Güneş'in yarın doğacağını nereden biliyorsunuz? Buzun kaygan olduğunu, ocağa yanan kibrit yaklaştırdığımızda gazın alev alacağına olan inancımızı doğrulayan nedir?
Güneş ve yıldızlar gibi dokunamadığımız şeyleri nasıl anlamaya çalışırız ve görülmelerini sağlayacak ışığı bile yaymayan, fizikçilerin karadelik, kara madde ve kara enerji olarak bahsettikleri nesneleri nasıl anlayabiliriz? Bu soruların cevaplarını bilim insanlarının zihinlerinde oluşturdukları üç dünya arasındaki bir yolculuk yardımıyla bulmaya çalışacağız. Gördüğümüz dünya, keşfedebileceğimiz dünya ve bildiğimizi düşündüğümüz dünya.

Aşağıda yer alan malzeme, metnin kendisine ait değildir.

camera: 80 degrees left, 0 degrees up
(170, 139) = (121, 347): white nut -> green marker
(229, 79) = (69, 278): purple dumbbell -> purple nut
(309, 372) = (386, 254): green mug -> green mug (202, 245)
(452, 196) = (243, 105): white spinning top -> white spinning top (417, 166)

Üç adımda evrenin gizemlerini gözler önüne seren bu kitapta, üç farklı mecazi evren yer almaktadır: algılanan evren, saptanan evren ve teorik evren. Bu üç evrenin etkileşimiyle bilimsel dünya görüşü oluşur. Algılanan evren her gün deneyimlediğimiz dünyadır.
Gördüğümüz, duyduğumuz, kokusunu aldığımız, dokunabildiğimiz, tadabildiğimiz ve bu duyulardan hissettiklerimizi hatırlayabildiğimiz dünyadır. Aklımızın, zamanının büyük bir kısmını geçirdiği dünyadır. Aslında algıladığımız evrende yaşıyormuşuz gibi görünüyor olabilir; fakat gerçekte her gün bu dünyanın sınırlarına ulaşıyoruz.